↓↓↓

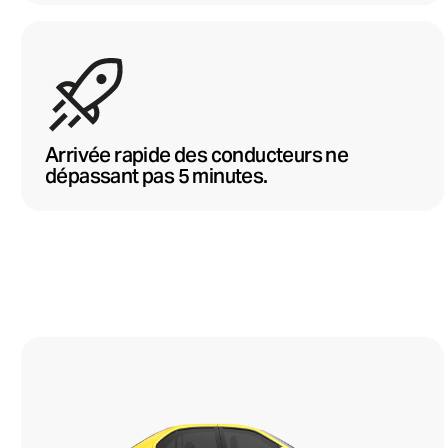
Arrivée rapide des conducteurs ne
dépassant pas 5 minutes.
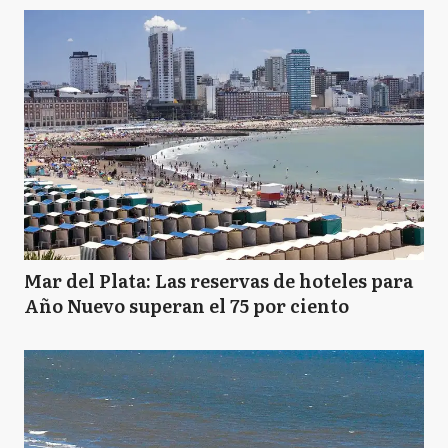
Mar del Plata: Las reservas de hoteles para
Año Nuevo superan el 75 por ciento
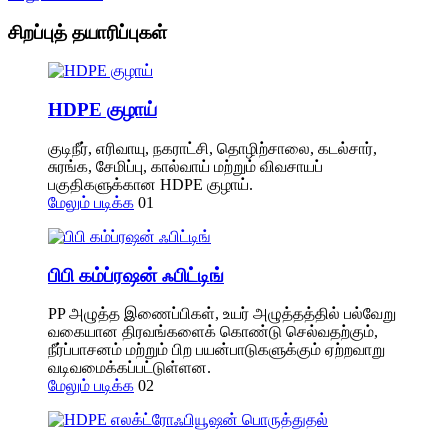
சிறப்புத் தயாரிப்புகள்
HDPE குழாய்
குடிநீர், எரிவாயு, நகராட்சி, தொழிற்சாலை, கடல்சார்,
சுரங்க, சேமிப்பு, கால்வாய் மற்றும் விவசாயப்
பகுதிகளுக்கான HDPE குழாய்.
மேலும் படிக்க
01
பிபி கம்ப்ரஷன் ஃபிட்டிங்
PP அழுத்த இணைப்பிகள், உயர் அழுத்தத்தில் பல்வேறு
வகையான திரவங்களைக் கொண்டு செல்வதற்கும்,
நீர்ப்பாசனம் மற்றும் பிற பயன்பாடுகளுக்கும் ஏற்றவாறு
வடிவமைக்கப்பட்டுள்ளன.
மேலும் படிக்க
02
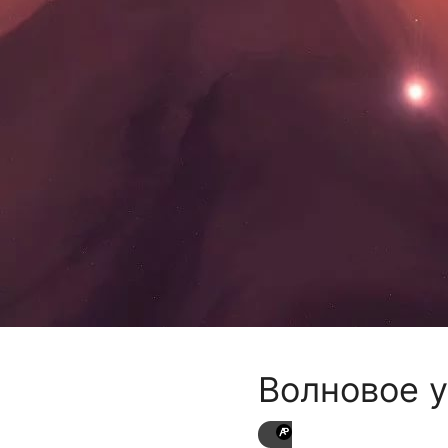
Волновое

↑↑↑
↓↓↓

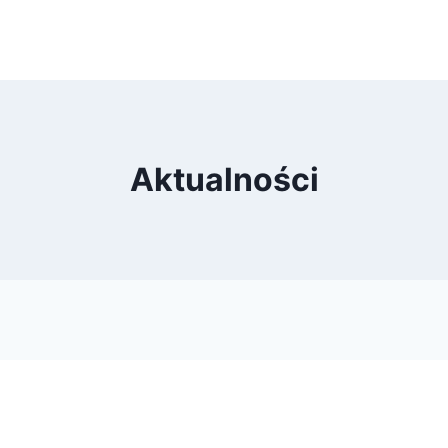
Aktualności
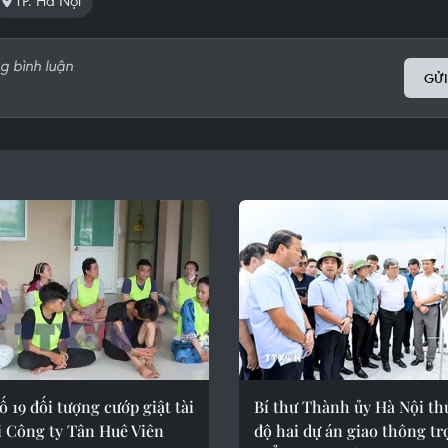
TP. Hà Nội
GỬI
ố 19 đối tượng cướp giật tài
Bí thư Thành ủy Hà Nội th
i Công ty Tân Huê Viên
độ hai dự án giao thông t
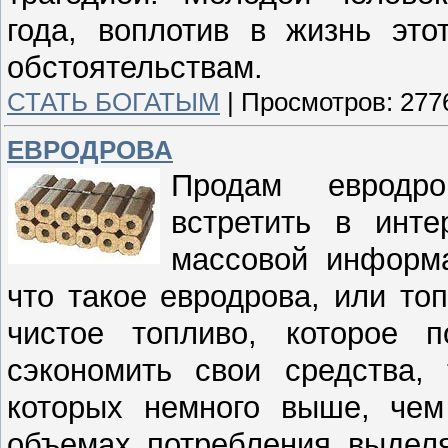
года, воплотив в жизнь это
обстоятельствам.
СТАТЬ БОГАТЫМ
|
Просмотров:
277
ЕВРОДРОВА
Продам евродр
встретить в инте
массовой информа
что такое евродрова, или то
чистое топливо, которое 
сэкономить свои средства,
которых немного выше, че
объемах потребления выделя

↑↑↑

(YOUR TASK) Using the records above, print exactly the run of lines that starts with the line with "Bí thư Thành ủy Hà Nội th" and goes on through the line with "объемах потребления выделя", pictures excluded.

(OUTPUT BELOW)
Bí thư Thành ủy Hà Nội th
i Công ty Tân Huê Viên
độ hai dự án giao thông t
года, воплотив в жизнь это
обстоятельствам.
СТАТЬ БОГАТЫМ
|
Просмотров:
277
ЕВРОДРОВА
Продам евродр
встретить в инте
массовой информа
что такое евродрова, или то
чистое топливо, которое 
сэкономить свои средства,
которых немного выше, че
объемах потребления выделя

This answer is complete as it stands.